Una flor acaba de aromar la inmensidad del Universo.
Y, oh sabiduría,
ella permanece quieta, en silencio,
ajena a todo lo banal humano,
presta siempre al Universo.
Disimula sus conflictos interiores
y aroma
y pinta de azul
o de un extraño malva el cielo.
Sus conflictos devienen alegría,
y el júbilo deviene Wolfie,
agua pura que corre cantando entre zarzales
y riscos sin fin.
Los últimos informes señalan que
el universo se expande a una tasa creciente.

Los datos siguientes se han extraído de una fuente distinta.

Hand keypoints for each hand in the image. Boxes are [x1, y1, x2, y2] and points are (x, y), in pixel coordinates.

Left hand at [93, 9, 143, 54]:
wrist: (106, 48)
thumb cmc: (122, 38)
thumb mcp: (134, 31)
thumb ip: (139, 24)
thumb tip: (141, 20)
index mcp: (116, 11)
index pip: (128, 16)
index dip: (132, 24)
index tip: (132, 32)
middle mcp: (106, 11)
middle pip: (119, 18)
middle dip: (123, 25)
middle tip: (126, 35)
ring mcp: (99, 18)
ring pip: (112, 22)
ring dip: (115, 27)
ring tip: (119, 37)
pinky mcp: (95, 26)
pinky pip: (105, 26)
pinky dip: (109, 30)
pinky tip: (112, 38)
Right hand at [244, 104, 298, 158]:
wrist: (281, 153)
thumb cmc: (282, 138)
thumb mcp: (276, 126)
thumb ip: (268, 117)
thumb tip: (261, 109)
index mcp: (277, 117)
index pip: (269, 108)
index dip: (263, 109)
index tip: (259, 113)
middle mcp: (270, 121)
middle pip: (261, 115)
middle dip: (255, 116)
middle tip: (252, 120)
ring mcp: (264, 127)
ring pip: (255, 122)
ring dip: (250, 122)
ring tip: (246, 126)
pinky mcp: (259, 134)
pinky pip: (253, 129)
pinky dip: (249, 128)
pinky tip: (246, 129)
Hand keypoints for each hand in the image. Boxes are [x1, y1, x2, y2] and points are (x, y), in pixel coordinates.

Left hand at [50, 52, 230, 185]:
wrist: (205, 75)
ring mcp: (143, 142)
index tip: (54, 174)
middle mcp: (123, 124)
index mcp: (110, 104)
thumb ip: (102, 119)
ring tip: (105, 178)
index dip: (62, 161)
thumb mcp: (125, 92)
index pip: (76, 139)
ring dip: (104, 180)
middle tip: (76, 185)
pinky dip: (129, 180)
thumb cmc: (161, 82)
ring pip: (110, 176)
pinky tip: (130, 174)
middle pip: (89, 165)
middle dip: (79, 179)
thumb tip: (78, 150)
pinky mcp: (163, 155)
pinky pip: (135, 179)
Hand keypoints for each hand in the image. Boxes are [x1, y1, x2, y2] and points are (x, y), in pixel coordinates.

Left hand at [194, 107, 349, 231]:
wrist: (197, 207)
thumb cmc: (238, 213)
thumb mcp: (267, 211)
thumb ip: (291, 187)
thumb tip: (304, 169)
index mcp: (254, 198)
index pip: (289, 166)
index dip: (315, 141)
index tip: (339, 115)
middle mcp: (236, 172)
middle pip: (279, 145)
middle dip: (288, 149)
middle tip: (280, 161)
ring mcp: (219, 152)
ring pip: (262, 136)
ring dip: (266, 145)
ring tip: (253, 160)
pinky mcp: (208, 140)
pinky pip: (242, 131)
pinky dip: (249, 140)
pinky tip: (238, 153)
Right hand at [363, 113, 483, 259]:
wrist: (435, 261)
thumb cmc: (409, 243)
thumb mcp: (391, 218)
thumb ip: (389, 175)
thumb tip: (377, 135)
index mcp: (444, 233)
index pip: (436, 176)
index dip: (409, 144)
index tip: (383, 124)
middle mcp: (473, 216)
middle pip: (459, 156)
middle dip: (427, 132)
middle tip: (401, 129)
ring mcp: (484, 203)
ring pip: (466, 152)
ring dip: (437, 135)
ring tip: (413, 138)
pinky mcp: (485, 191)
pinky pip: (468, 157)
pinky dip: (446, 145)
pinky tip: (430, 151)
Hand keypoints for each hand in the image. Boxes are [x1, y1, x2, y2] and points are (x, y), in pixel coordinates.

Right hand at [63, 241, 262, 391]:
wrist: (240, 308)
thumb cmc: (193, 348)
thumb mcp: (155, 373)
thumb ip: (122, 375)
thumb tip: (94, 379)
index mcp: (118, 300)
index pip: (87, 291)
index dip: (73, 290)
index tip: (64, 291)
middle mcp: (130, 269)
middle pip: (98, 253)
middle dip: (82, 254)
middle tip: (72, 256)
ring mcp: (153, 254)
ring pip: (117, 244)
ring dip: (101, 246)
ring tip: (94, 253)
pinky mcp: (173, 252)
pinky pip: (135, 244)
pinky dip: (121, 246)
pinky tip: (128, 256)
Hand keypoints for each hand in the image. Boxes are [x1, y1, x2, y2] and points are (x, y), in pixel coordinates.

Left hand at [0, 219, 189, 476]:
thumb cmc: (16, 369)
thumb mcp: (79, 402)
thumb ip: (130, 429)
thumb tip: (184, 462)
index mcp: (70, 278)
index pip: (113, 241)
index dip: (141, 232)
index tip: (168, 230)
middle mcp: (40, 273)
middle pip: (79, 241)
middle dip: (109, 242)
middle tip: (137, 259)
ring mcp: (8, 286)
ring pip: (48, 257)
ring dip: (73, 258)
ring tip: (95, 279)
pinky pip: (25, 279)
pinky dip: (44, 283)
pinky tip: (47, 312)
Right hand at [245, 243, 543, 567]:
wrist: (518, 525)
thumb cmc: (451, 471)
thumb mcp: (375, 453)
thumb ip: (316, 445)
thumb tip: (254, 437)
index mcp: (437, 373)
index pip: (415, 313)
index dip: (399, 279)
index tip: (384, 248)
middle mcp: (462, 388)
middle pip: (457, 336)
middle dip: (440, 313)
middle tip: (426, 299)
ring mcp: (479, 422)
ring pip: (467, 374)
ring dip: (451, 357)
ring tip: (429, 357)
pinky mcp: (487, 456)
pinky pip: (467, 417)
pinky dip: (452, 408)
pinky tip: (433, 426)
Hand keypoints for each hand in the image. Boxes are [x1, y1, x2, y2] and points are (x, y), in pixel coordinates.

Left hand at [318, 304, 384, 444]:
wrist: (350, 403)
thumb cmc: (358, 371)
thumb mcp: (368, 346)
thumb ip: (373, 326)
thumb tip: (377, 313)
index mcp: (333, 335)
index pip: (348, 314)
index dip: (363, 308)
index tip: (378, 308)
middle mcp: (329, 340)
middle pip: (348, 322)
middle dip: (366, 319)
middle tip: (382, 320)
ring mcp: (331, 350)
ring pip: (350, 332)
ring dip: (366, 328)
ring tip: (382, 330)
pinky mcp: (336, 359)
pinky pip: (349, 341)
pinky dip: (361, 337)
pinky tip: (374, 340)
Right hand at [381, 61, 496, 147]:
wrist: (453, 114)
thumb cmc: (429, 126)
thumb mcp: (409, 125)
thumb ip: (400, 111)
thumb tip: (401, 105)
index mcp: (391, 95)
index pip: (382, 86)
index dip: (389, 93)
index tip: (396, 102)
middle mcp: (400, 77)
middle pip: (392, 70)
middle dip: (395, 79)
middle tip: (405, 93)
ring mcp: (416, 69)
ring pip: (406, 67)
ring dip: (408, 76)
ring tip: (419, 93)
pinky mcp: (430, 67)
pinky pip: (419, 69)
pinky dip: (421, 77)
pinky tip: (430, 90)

Que las galaxias se alejan aterradas unas de otras.
Que nuestra luna huye de nosotros a 38,1 mm por año.
Que era 15 veces mayor que la actual en los inicios de la Tierra.
¡Que hay una estampida general!
Y que está terminando la noche de la galaxia.
Que estamos en el tiempo del no tiempo.
Y que avanzamos a la aurora galáctica.
Que hay emisiones de energía desde el centro de la galaxia
¡Otra política!
¡Otra religión!
¡Otro hombre!
Más acorde con nuestra naturaleza imperfecta,
con lo que realmente somos:
arenilla
pelusa en el espacio infinito,
una mera sonrisa del universo.
¡Al fin, no más hipocresía!
¡Bendita la materia,
la energía oscura!
¡El bienaventurado vacío oriental!
Y una última nota
sobre la muerte de Germánico:
No salió su hermano más delante de una jornada,
ni su tío se dignó salirle a encontrar siquiera
a la puerta de la ciudad.
¿Dónde están los antiguos institutos?
¿Dónde la efigie sobre el túmulo?
¿Dónde los versos
en memoria de las virtudes del difunto,
los loores, y las lágrimas
y las demás apariencias siquiera de tristeza?
(Anales III, 5)
¿Dónde están las lágrimas,
las apariencias siquiera de tristeza?
¿Dónde están siquiera las apariencias?
¿Hay algo más actual, padres conscriptos?